Why It’s Okay to Say You Own Your Own Plane
04.28.11 · Ashley Bowen Cook
Whether you own a business aircraft, sell it, build it, maintain it or fly it – you needn’t be apologetic. Corporate aircraft fuel the economy. According to GAMA, they contribute $150 billion annually in the States alone.
Biz jets play a significant, not-to-be-discounted role for heads of state and globe-trotting CEOs who need face-to-face interaction to create partnerships, broker deals and repair relationships. Think of them less like yachts of the air and more like boardrooms with a view.
C-suite types can make a good business case for using corporate aircraft. Take a CEO’s salary and bonus plan, divide those by the hours worked in a year – and you have that individual’s hourly cost or worth to the company. You quickly see how minimizing the time spent in security lines, check-in and navigating multiple connections makes aircraft ownership the more value-oriented travel solution. Ownership increases productivity by providing an office in the air – enabling confidential conversations, phone calls and meetings. Ownership also provides tax benefits that benefit the company’s bottom line.
Forget Stereotypes
The next time you hear someone bashing private aviation, remember these valid justifications. Also, point out that C-suite types make up only a fraction of those who rely on business aircraft to do their job.
Just as small business dominates commerce in the States, so does small business’s use of corporate aircraft dwarf the big guys’. According to an NBAA-commissioned study, 74 percent of flights aren’t carrying C-suite executives.
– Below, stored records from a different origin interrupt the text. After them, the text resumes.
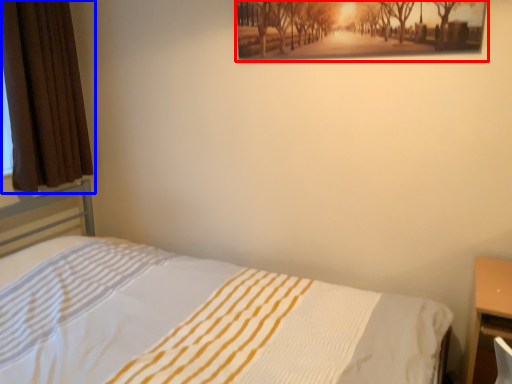
Question: Which point is further to the camera, picture frame (highlighted by a red box) or curtain (highlighted by a blue box)?

Choices:
 (A) picture frame
 (B) curtain

Answer: (B)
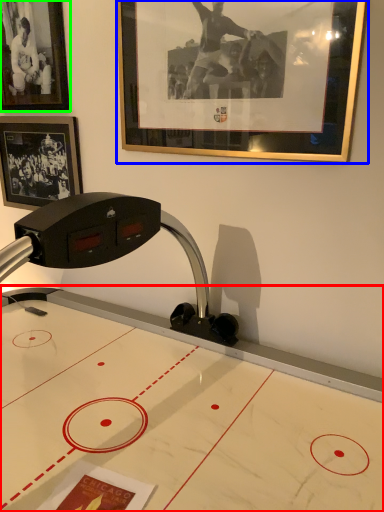
Question: Based on their relative distances, which object is nearer to table (highlighted by a red box)? Choose from picture frame (highlighted by a blue box) and picture frame (highlighted by a green box).

Choices:
 (A) picture frame
 (B) picture frame

Answer: (A)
Rather they’re transporting sales, technical and middle-management team members out into the field to do, get this, real work. And, they’re flying them into one of the country’s 5,000 public-use airports – rather than being limited to the 500 that can accommodate commercial airliners. They provide an indispensable link to small and medium-sized communities without commercial service.
Workhorses of the Sky
Uses are as diverse as the aircraft. Rotorcraft taking materials to rigs at sea. Piston-powered prop planes surveying pipelines or mapping wetland losses. Helicopter and fixed-wing water bombers protecting woodlands and homes. Turboprops making short, economical multi-airport hops for engineers and urban planners. Ag planes not just treating millions of acres of cropland, but often also planting by air. Emergency aircraft improving survival rates by getting accident victims to help. Fast.
General aviation advances development and enables small teams to accomplish more. Workforces become not just more mobile, but more nimble. They advance development efforts and shrink our big world. From our base in the Air Capital, we know these truths. But we need to become better proselytizers. Spread the word. If you own your own aircraft, speak up. Proudly.